## Task instructions
Without the pictures, reproduce the entries below exactly.

Records drawn from a dataset
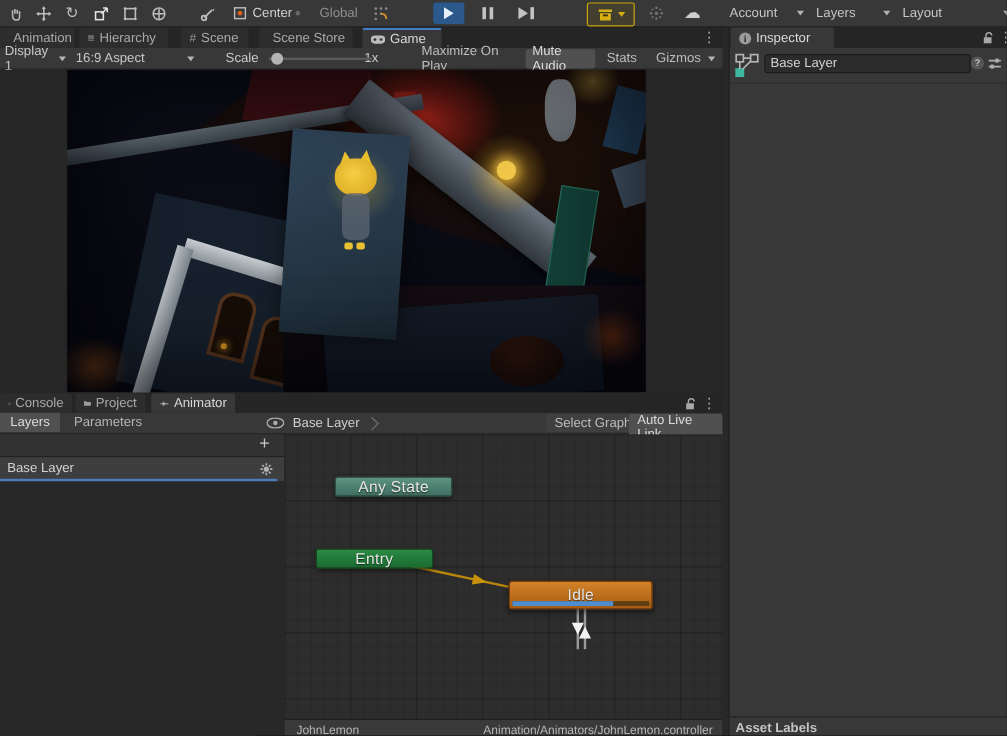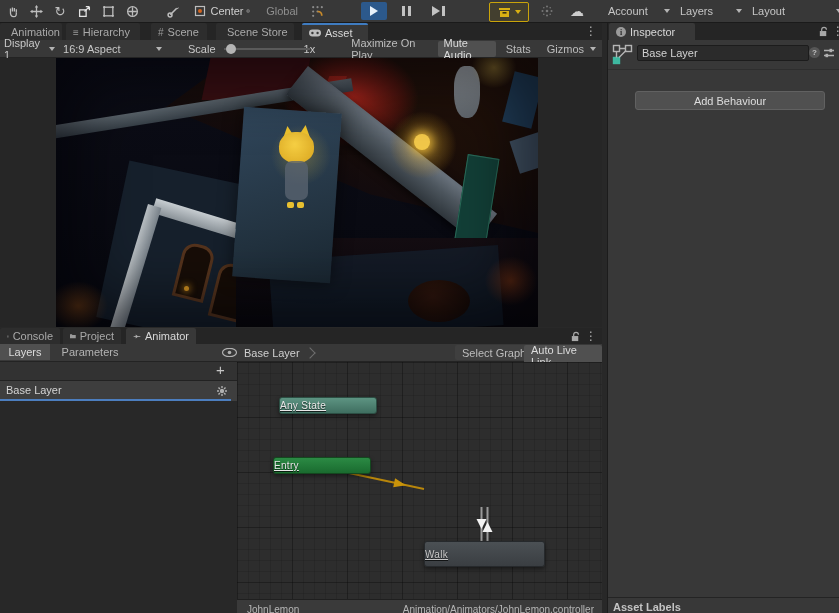--- a/index.html
+++ b/index.html
@@ -7,22 +7,22 @@
        font-family:"Liberation Sans","DejaVu Sans",sans-serif;color:#c8c8c8;font-size:11px;
        -webkit-font-smoothing:antialiased;}
   .abs{position:absolute;}
   .row{display:flex;align-items:center;}
   .tbtn{display:flex;align-items:center;justify-content:center;height:18px;border-radius:2px;color:#bdbdbd;}
   .dda{width:0;height:0;border-left:3.5px solid transparent;border-right:3.5px solid transparent;border-top:4px solid #b4b4b4;margin-left:5px;}
   .tab{display:flex;align-items:center;gap:4px;height:18px;padding:0 7px;background:#2d2d2d;color:#a9a9a9;border-radius:2px 2px 0 0;white-space:nowrap;}
   .tab.active{background:#383838;color:#d8d8d8;}
   .tab.focus{border-top:2px solid #3f7cc1;height:16px;}
   .kebab{color:#b0b0b0;font-family:"DejaVu Sans",sans-serif;font-size:12px;line-height:12px;}
-  .node{position:absolute;border-radius:3px;display:flex;align-items:center;justify-content:flex-start;
-        font-size:10px;color:#e8e8e8;text-shadow:0 1px 1px rgba(0,0,0,.7);box-shadow:0 2px 4px rgba(0,0,0,.45);letter-spacing:.3px;text-decoration:underline;}
+  .node{position:absolute;border-radius:3px;display:flex;align-items:center;justify-content:center;
+        font-size:13px;color:#e8e8e8;text-shadow:0 1px 1px rgba(0,0,0,.7);box-shadow:0 2px 4px rgba(0,0,0,.45);letter-spacing:.3px;}
   .toolbtn{position:absolute;top:2px;height:18px;display:flex;align-items:center;justify-content:center;border-radius:2px;}
   svg{display:block;}
   .glabel{color:#c6c6c6;}
   .pressed{background:#505050;border-radius:2px;color:#dcdcdc;}
 </style>
 </head>
 <body>
 
 <div id="app">
 
@@ -173,21 +173,21 @@
           <path d="M3 3.5V2.6a2 2 0 014 0v.9" fill="none" stroke="#9a9a9a" stroke-width="1.2"></path>
         </svg>
       <span>Scene Store</span>
     </div>
     <div class="tab active focus abs" style="left:302px;width:52px;top:0;">
       <svg width="12" height="8" viewBox="0 0 14 8">
           <rect x="0" y="0" width="14" height="8" rx="4" fill="#bdbdbd"></rect>
           <circle cx="4" cy="4" r="1.4" fill="#383838"></circle>
           <circle cx="10" cy="4" r="1.4" fill="#383838"></circle>
         </svg>
-      <span>Asset</span>
+      <span>Game</span>
     </div>
     <span class="kebab abs" style="left:585px;top:2px;">⋮</span>
   </div>
 
   <div class="abs row" style="left:0;top:40px;width:602px;height:17px;background:#383838;border-bottom:1px solid #232323;">
     <div class="row" style="padding:0 4px;gap:4px;">
       <span>Display 1</span>
         <span class="dda"></span>
     </div>
     <div class="row" style="padding:0 4px;gap:4px;width:118px;justify-content:space-between;">
@@ -342,25 +342,28 @@
       <line x1="98" y1="108" x2="187" y2="127" stroke="#b8860b" stroke-width="2"></line>
       <polygon points="-6,-4.5 6,0 -6,4.5" fill="#c8930a" transform="translate(163,122) rotate(12)"></polygon>
       <line x1="244.5" y1="145" x2="244.5" y2="179" stroke="#9a9a9a" stroke-width="2"></line>
       <line x1="250.5" y1="145" x2="250.5" y2="179" stroke="#9a9a9a" stroke-width="2"></line>
       <polygon points="239.5,157 249.5,157 244.5,167" fill="#f2f2f2"></polygon>
       <polygon points="245.5,170 255.5,170 250.5,160" fill="#f2f2f2"></polygon>
     </svg>
     <div class="node" style="left:42px;top:35px;width:96px;height:15px;background:linear-gradient(#5d9482,#3f6e60);border:1px solid #2c4f44;">
       <span>Any State</span>
     </div>
-    <div class="node" style="left:36px;top:95px;width:96px;height:15px;background:linear-gradient(#2b8a44,#1a6b2f);border:1px solid #14481f;">
+    <div class="node" style="left:26px;top:95px;width:96px;height:15px;background:linear-gradient(#2b8a44,#1a6b2f);border:1px solid #14481f;">
       <span>Entry</span>
     </div>
-    <div class="node" style="left:187px;top:179px;width:119px;height:24px;background:linear-gradient(#4b5054,#3a3e42);border:1px solid #26292c;color:#c9c9c9;">
-      <span>Walk</span>
+    <div class="node" style="left:187px;top:122px;width:120px;height:24px;background:linear-gradient(#d28228,#a85c12);border:1px solid #7a3f08;align-items:flex-start;padding-top:3px;box-sizing:border-box;">
+      <span>Idle</span>
+      <div class="abs" style="left:2px;bottom:2px;width:114px;height:4px;background:#5c3e12;">
+        <div style="width:84px;height:4px;background:#4c8ed0;"></div>
+      </div>
     </div>
 
     <div class="abs" style="left:0;top:237px;width:365px;height:16px;background:#3a3a3a;border-top:1px solid #1f1f1f;font-size:10px;color:#b6b6b6;">
       <span class="abs" style="left:10px;top:4px;">JohnLemon</span>
       <span class="abs" style="right:8px;top:4px;">Animation/Animators/JohnLemon.controller</span>
     </div>
   </div>
 
   <div class="abs" style="left:607px;top:23px;width:232px;height:590px;background:#383838;border-left:1px solid #1c1c1c;">
 
@@ -386,22 +389,19 @@
       <input class="abs" style="left: 29px; top: 5px; width: 162px; height: 14px; background: rgb(43, 43, 43); border: 1px solid rgb(28, 28, 28); border-radius: 2px; color: rgb(210, 210, 210); font-size: 11px; font-family: inherit; padding: 0px 4px; outline: none;" value="Base Layer">
       <span class="abs" style="left:201px;top:7px;display:inline-flex;align-items:center;justify-content:center;width:11px;height:11px;border-radius:50%;background:#565656;color:#c0c0c0;font-size:8px;font-weight:bold;">?</span>
       <svg class="abs" style="left:215px;top:7px;" width="12" height="12" viewBox="0 0 12 12" stroke="#b0b0b0" stroke-width="1.3">
         <path d="M1 3.5h10 M1 8.5h10"></path>
           <rect x="6.5" y="1.8" width="2.6" height="3.4" fill="#b0b0b0" stroke="none"></rect>
           <rect x="2.5" y="6.8" width="2.6" height="3.4" fill="#b0b0b0" stroke="none"></rect>
       </svg>
       <span class="kebab abs" style="left:228px;top:7px;">⋮</span>
     </div>
 
-    <button class="abs" style="left:27px;top:68px;width:190px;height:19px;background:#505050;border:1px solid #616161;border-radius:3px;color:#dedede;font-size:11px;font-family:inherit;">
-      <span>Add Behaviour</span>
-    </button>
 
     <div class="abs" style="left:0;top:574px;width:232px;height:16px;border-top:1px solid #242424;background:#383838;">
       <span class="abs" style="left:5px;top:3px;font-weight:bold;color:#c4c4c4;">Asset Labels</span>
     </div>
   </div>
 
 </div>
 
 </body></html>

## Completed exercise
--- a/index.html
+++ b/index.html
@@ -7,22 +7,22 @@
        font-family:"Liberation Sans","DejaVu Sans",sans-serif;color:#c8c8c8;font-size:11px;
        -webkit-font-smoothing:antialiased;}
   .abs{position:absolute;}
   .row{display:flex;align-items:center;}
   .tbtn{display:flex;align-items:center;justify-content:center;height:18px;border-radius:2px;color:#bdbdbd;}
   .dda{width:0;height:0;border-left:3.5px solid transparent;border-right:3.5px solid transparent;border-top:4px solid #b4b4b4;margin-left:5px;}
   .tab{display:flex;align-items:center;gap:4px;height:18px;padding:0 7px;background:#2d2d2d;color:#a9a9a9;border-radius:2px 2px 0 0;white-space:nowrap;}
   .tab.active{background:#383838;color:#d8d8d8;}
   .tab.focus{border-top:2px solid #3f7cc1;height:16px;}
   .kebab{color:#b0b0b0;font-family:"DejaVu Sans",sans-serif;font-size:12px;line-height:12px;}
-  .node{position:absolute;border-radius:3px;display:flex;align-items:center;justify-content:flex-start;
-        font-size:10px;color:#e8e8e8;text-shadow:0 1px 1px rgba(0,0,0,.7);box-shadow:0 2px 4px rgba(0,0,0,.45);letter-spacing:.3px;text-decoration:underline;}
+  .node{position:absolute;border-radius:3px;display:flex;align-items:center;justify-content:center;
+        font-size:13px;color:#e8e8e8;text-shadow:0 1px 1px rgba(0,0,0,.7);box-shadow:0 2px 4px rgba(0,0,0,.45);letter-spacing:.3px;}
   .toolbtn{position:absolute;top:2px;height:18px;display:flex;align-items:center;justify-content:center;border-radius:2px;}
   svg{display:block;}
   .glabel{color:#c6c6c6;}
   .pressed{background:#505050;border-radius:2px;color:#dcdcdc;}
 </style>
 </head>
 <body>
 
 <div id="app">
 
@@ -173,21 +173,21 @@
           <path d="M3 3.5V2.6a2 2 0 014 0v.9" fill="none" stroke="#9a9a9a" stroke-width="1.2"></path>
         </svg>
       <span>Scene Store</span>
     </div>
     <div class="tab active focus abs" style="left:302px;width:52px;top:0;">
       <svg width="12" height="8" viewBox="0 0 14 8">
           <rect x="0" y="0" width="14" height="8" rx="4" fill="#bdbdbd"></rect>
           <circle cx="4" cy="4" r="1.4" fill="#383838"></circle>
           <circle cx="10" cy="4" r="1.4" fill="#383838"></circle>
         </svg>
-      <span>Asset</span>
+      <span>Game</span>
     </div>
     <span class="kebab abs" style="left:585px;top:2px;">⋮</span>
   </div>
 
   <div class="abs row" style="left:0;top:40px;width:602px;height:17px;background:#383838;border-bottom:1px solid #232323;">
     <div class="row" style="padding:0 4px;gap:4px;">
       <span>Display 1</span>
         <span class="dda"></span>
     </div>
     <div class="row" style="padding:0 4px;gap:4px;width:118px;justify-content:space-between;">
@@ -342,25 +342,28 @@
       <line x1="98" y1="108" x2="187" y2="127" stroke="#b8860b" stroke-width="2"></line>
       <polygon points="-6,-4.5 6,0 -6,4.5" fill="#c8930a" transform="translate(163,122) rotate(12)"></polygon>
       <line x1="244.5" y1="145" x2="244.5" y2="179" stroke="#9a9a9a" stroke-width="2"></line>
       <line x1="250.5" y1="145" x2="250.5" y2="179" stroke="#9a9a9a" stroke-width="2"></line>
       <polygon points="239.5,157 249.5,157 244.5,167" fill="#f2f2f2"></polygon>
       <polygon points="245.5,170 255.5,170 250.5,160" fill="#f2f2f2"></polygon>
     </svg>
     <div class="node" style="left:42px;top:35px;width:96px;height:15px;background:linear-gradient(#5d9482,#3f6e60);border:1px solid #2c4f44;">
       <span>Any State</span>
     </div>
-    <div class="node" style="left:36px;top:95px;width:96px;height:15px;background:linear-gradient(#2b8a44,#1a6b2f);border:1px solid #14481f;">
+    <div class="node" style="left:26px;top:95px;width:96px;height:15px;background:linear-gradient(#2b8a44,#1a6b2f);border:1px solid #14481f;">
       <span>Entry</span>
     </div>
-    <div class="node" style="left:187px;top:179px;width:119px;height:24px;background:linear-gradient(#4b5054,#3a3e42);border:1px solid #26292c;color:#c9c9c9;">
-      <span>Walk</span>
+    <div class="node" style="left:187px;top:122px;width:120px;height:24px;background:linear-gradient(#d28228,#a85c12);border:1px solid #7a3f08;align-items:flex-start;padding-top:3px;box-sizing:border-box;">
+      <span>Idle</span>
+      <div class="abs" style="left:2px;bottom:2px;width:114px;height:4px;background:#5c3e12;">
+        <div style="width:84px;height:4px;background:#4c8ed0;"></div>
+      </div>
     </div>
 
     <div class="abs" style="left:0;top:237px;width:365px;height:16px;background:#3a3a3a;border-top:1px solid #1f1f1f;font-size:10px;color:#b6b6b6;">
       <span class="abs" style="left:10px;top:4px;">JohnLemon</span>
       <span class="abs" style="right:8px;top:4px;">Animation/Animators/JohnLemon.controller</span>
     </div>
   </div>
 
   <div class="abs" style="left:607px;top:23px;width:232px;height:590px;background:#383838;border-left:1px solid #1c1c1c;">
 
@@ -386,22 +389,19 @@
       <input class="abs" style="left: 29px; top: 5px; width: 162px; height: 14px; background: rgb(43, 43, 43); border: 1px solid rgb(28, 28, 28); border-radius: 2px; color: rgb(210, 210, 210); font-size: 11px; font-family: inherit; padding: 0px 4px; outline: none;" value="Base Layer">
       <span class="abs" style="left:201px;top:7px;display:inline-flex;align-items:center;justify-content:center;width:11px;height:11px;border-radius:50%;background:#565656;color:#c0c0c0;font-size:8px;font-weight:bold;">?</span>
       <svg class="abs" style="left:215px;top:7px;" width="12" height="12" viewBox="0 0 12 12" stroke="#b0b0b0" stroke-width="1.3">
         <path d="M1 3.5h10 M1 8.5h10"></path>
           <rect x="6.5" y="1.8" width="2.6" height="3.4" fill="#b0b0b0" stroke="none"></rect>
           <rect x="2.5" y="6.8" width="2.6" height="3.4" fill="#b0b0b0" stroke="none"></rect>
       </svg>
       <span class="kebab abs" style="left:228px;top:7px;">⋮</span>
     </div>
 
-    <button class="abs" style="left:27px;top:68px;width:190px;height:19px;background:#505050;border:1px solid #616161;border-radius:3px;color:#dedede;font-size:11px;font-family:inherit;">
-      <span>Add Behaviour</span>
-    </button>
 
     <div class="abs" style="left:0;top:574px;width:232px;height:16px;border-top:1px solid #242424;background:#383838;">
       <span class="abs" style="left:5px;top:3px;font-weight:bold;color:#c4c4c4;">Asset Labels</span>
     </div>
   </div>
 
 </div>
 
 </body></html>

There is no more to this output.